Plus proche de nous, un article du New York Times du 21 octobre dernier constate que la vidéosurveillance se retourne maintenant contre les forces de l’ordre. Le quotidien remarque que nous sommes très rapidement passés à une société qui déploie des caméras tous azimuts avec des technologies extrêmement sophistiquées de reconnaissance faciale. Le footballer Antoine Griezmann a rompu son contrat publicitaire avec Huawei après les révélations d’un déploiement d’alarmes « anti-ouïgoures » auquel a participé la firme chinoise dans le cadre d’un programme expérimental de reconnaissance faciale en Chine, ce qui montre aisément que les dérives à la Orwell ne relèvent pas du fantasme. Mais le NYT remarque aussi que nous sommes en train de basculer dans une société ou les forces de l’ordre sont désormais filmées dans tous les pays par les manifestants eux-mêmes, et les images publiées sur les réseaux sociaux.

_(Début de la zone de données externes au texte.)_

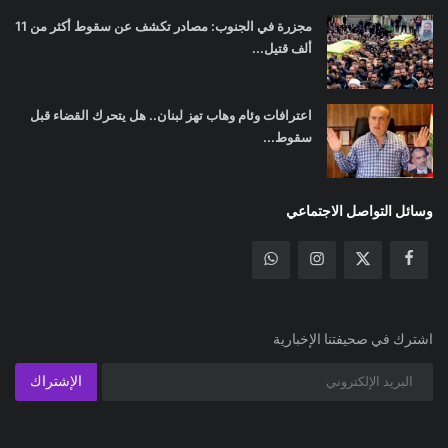
مجزرة في الجنوب: مصادر تكشف عن سقوط أكثر من 11
ألف قتيل...
اعترافات وئام وهاب تهز لبنان.. هل يتحرك القضاء قبل
سقوط...
وسائل التواصل الاجتماعي
اشترك في صحيفتنا الإخبارية
الإشتراك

Comme d’habitude l’hôpital n’échappe pas à cette mouvance de fond. La vidéosurveillance y est déjà présente depuis de nombreuses années, à des fins de prévention contre les violences ou, dans certaines maternités, contre les enlèvements de nouveau-nés. Selon que les lieux filmés sont ou non accessibles au public, la procédure d’autorisation n’est pas la même (autorisation préfectorale dans le premier cas), mais globalement ce domaine n’a connu que peu de changements pendant des décennies. Jusqu’à l’arrivée du numérique et des webcams à moins de 100 euros connectées directement au réseau IP, et surtout du stockage pas cher sur des disques durs.

La tendance à l’hôpital est de placer des caméras dans tous les locaux sensibles : stockage de stupéfiants dans les pharmacies, locaux techniques, datacenter, etc. Leur déploiement dans les salles d’attente de certains services se justifierait par le souci d’épargner au personnel la traversée de longs couloirs pour s’assurer qu’aucun patient n’est en train d’attendre. Cela se discute : il existe des outils de détection de présence beaucoup moins intrusifs, à l’image de ce que déploient, par exemple, certains parkings souterrains pour comptabiliser automatiquement le nombre de places disponibles. Mais on trouve aussi des caméras dans les « araignées » des blocs opératoires pour filmer une intervention chirurgicale à des fins d’enseignement. Et, plus récemment, dans la chambre des patients en réanimation pour une surveillance à distance depuis la salle des personnels soignants.

Pour ce dernier cas, il serait intéressant de savoir comment on s’y prend pour recueillir le consentement ou l’opposition du patient. Comment on s’y prend aussi, même si le patient est d’accord, pour débrancher les caméras pendant, par exemple, le temps de toilette quotidienne. Ou quand la famille visite le patient. Il serait aussi intéressant de connaître la justification : « surveiller » un patient nécessite la prise de constantes (rythme cardiaque, etc.) avec éventuellement un report d’alarmes : un DPO est en droit de demander une justification sur ce que la vidéo apporte de plus pour donner un avis sur ce genre de dispositifs, et bien entendu en évaluer la proportionnalité au regard des finalités poursuivies. On retrouve de manière classique les notions d’éthique et de respect de l’intimité.

Sans parler du droit basique de la confidentialité des données médicales. Quand on sait que le niveau de sécurité des caméras IP modernes est quasiment nul (quantité de botnets sont montés à partir de ces dispositifs), que la simple présence d’un patient dans une chambre donnée (par exemple en oncologie) renseigne très clairement sur le motif de l’hospitalisation, et que la capacité des hôpitaux à garantir qu’aucune fuite d’images ne se produise jamais est proche de zéro, nous sommes en droit de nous interroger sur ce genre de dérives.